"Check Her Out" - Scientists Prove Women Ogle Other Women Just As Much As Men Do
Well there we have it ladies, woman and men are not that different after all, as research proves we are guilty of ogling women just as much as members of the opposite sex.
According to the latest scientific research based on the results of eye tracking technology, men gaze first at a female's body parts, with her breasts getting a little more attention that the rest. However, we cannot be too upset by the news, as the result also showed women do the very same.
The study proves that men stare at a woman's breasts longer than any other body part, which isn't exactly the biggest revelation in the world, we already knew that.
ABC News reports the research was carried out by using Photoshop to digitally manipulate the bodies of 10 female students, who were all dressed in white tank tops and blue jeans. Sixty five participants (29 women and 36 men), watched the altered images flash across a computer screen while they each had their eye movements tracked.
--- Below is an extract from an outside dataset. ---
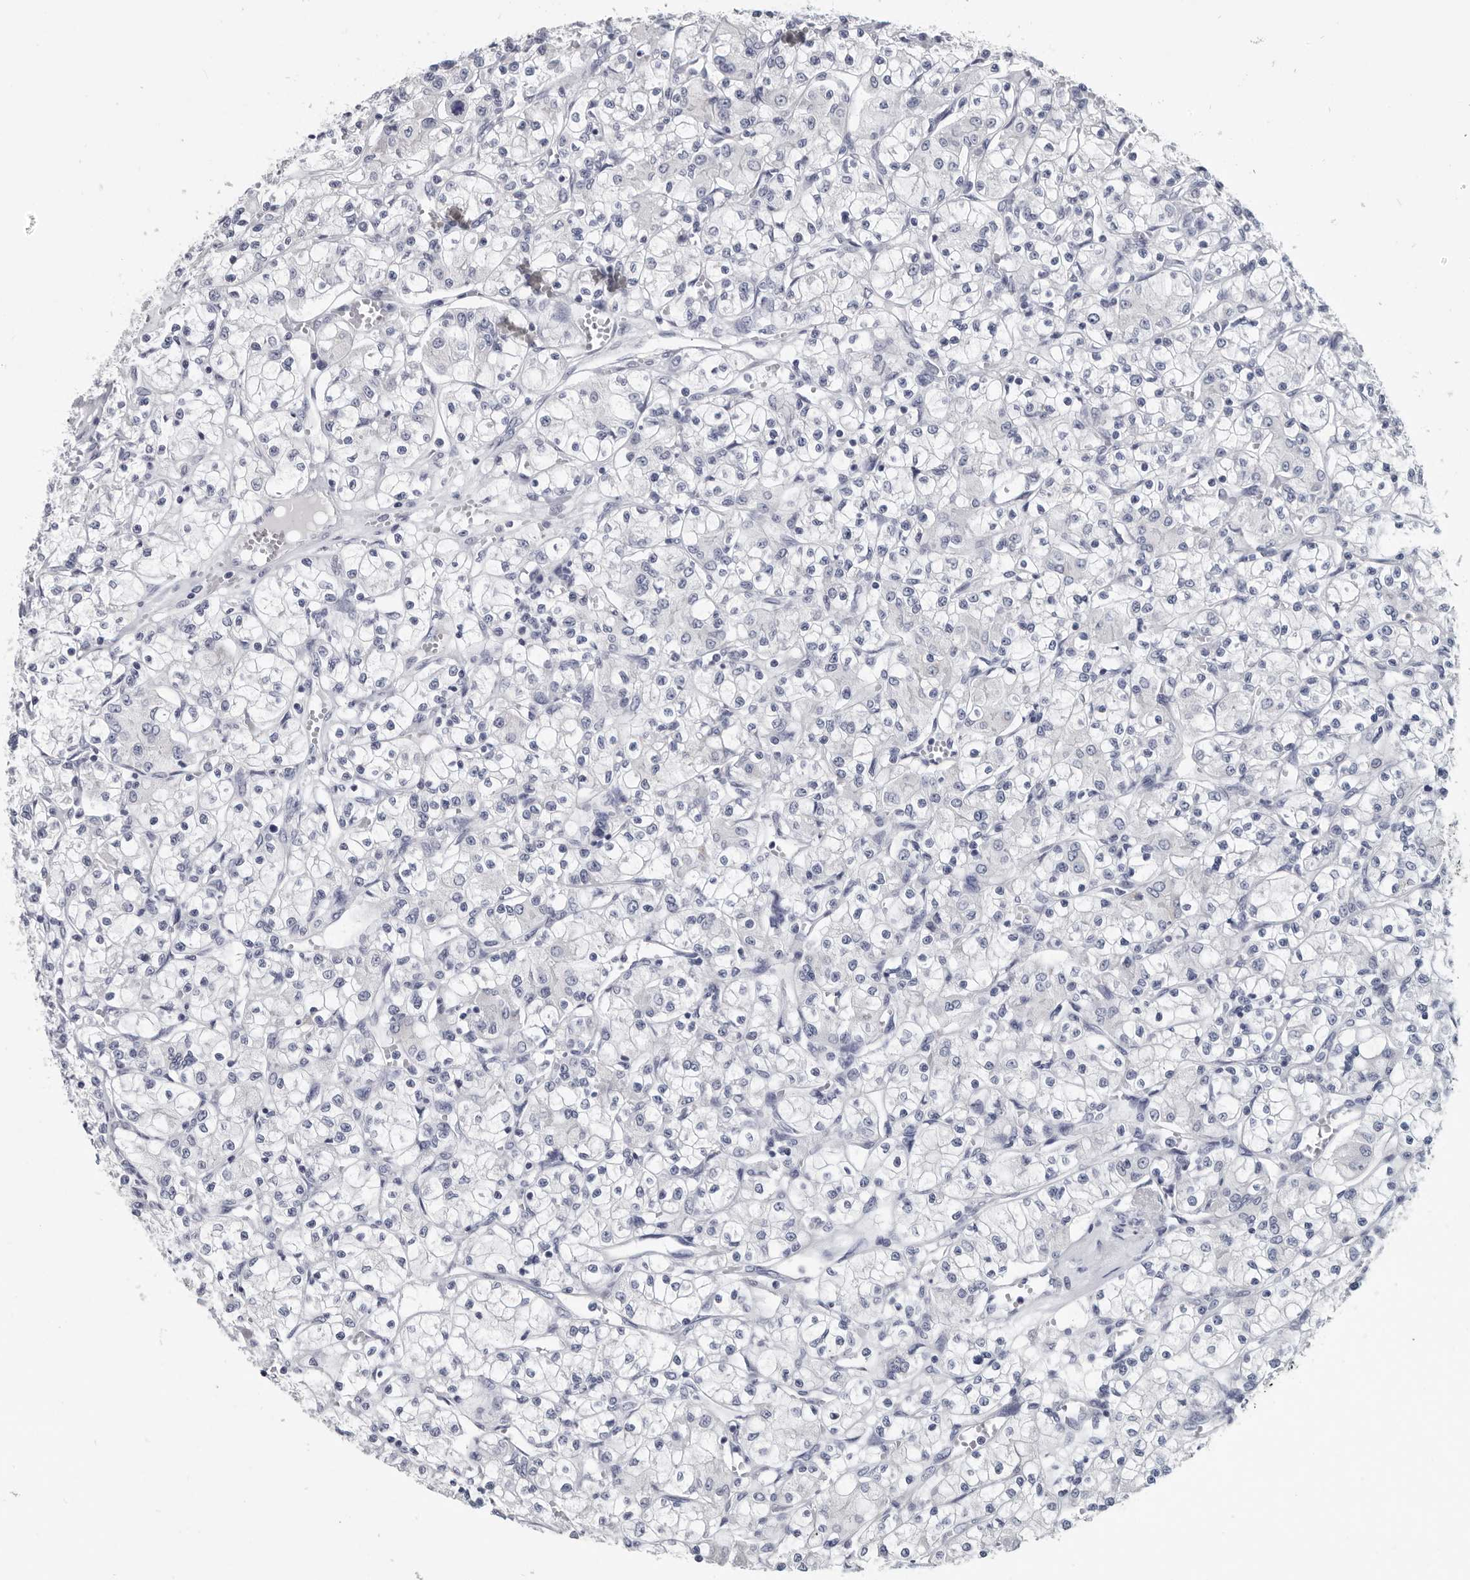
{"staining": {"intensity": "negative", "quantity": "none", "location": "none"}, "tissue": "renal cancer", "cell_type": "Tumor cells", "image_type": "cancer", "snomed": [{"axis": "morphology", "description": "Adenocarcinoma, NOS"}, {"axis": "topography", "description": "Kidney"}], "caption": "High magnification brightfield microscopy of adenocarcinoma (renal) stained with DAB (3,3'-diaminobenzidine) (brown) and counterstained with hematoxylin (blue): tumor cells show no significant expression.", "gene": "WRAP73", "patient": {"sex": "female", "age": 59}}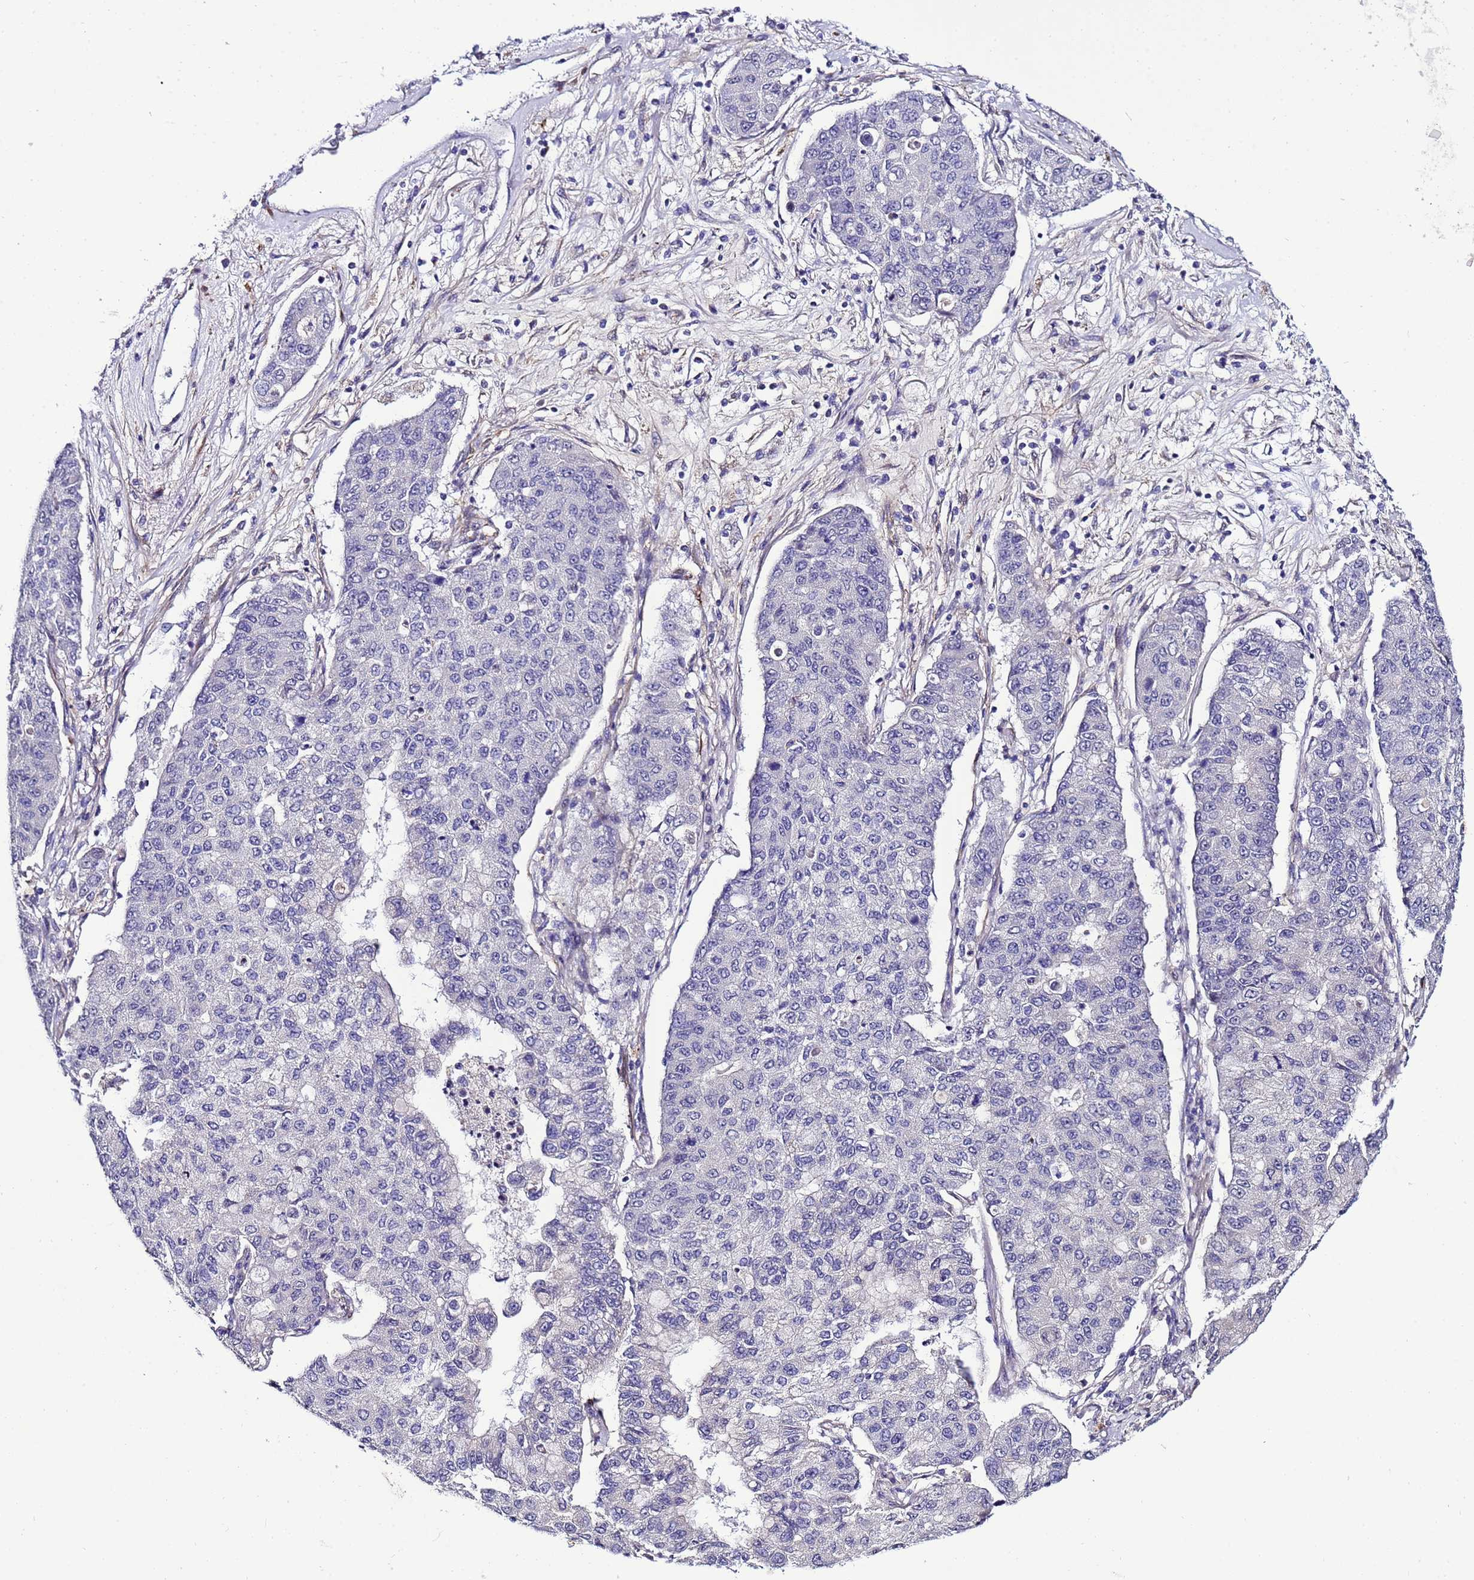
{"staining": {"intensity": "negative", "quantity": "none", "location": "none"}, "tissue": "lung cancer", "cell_type": "Tumor cells", "image_type": "cancer", "snomed": [{"axis": "morphology", "description": "Squamous cell carcinoma, NOS"}, {"axis": "topography", "description": "Lung"}], "caption": "Immunohistochemical staining of human lung cancer shows no significant positivity in tumor cells. Nuclei are stained in blue.", "gene": "GZF1", "patient": {"sex": "male", "age": 74}}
Each person saw the same woman with her body shape altered three times.
1. Larger breasts and lower waist-to-hip-ratio.
2. Average breasts and average waist-to-hip-ratio.
3. Smaller breasts and higher waist-to-hip-ratio.
Through the use of eye tracking technology the study confirmed that women check out other women just as much as men.
Psychologist Sarah Gervals from the University of Nebraska-Lincoln published the research in the new journal titled, Sex Roles.
In the journal Gervals details the growing concern among human behaviourists regarding 'objectification' - the inclination to treat members of the opposite sex as objects rather than living personalities.
The study notes: "According to objectification theory, Western cultures and men treat women as if their appearance is the primary basis of their worth… women are chronically looked at and evaluated by other people to determine whether their appearance fits cultural ideals of beauty, thereby determining their overall value."
"This research contributes to a growing literature indicating that men, but also women, see women as objects."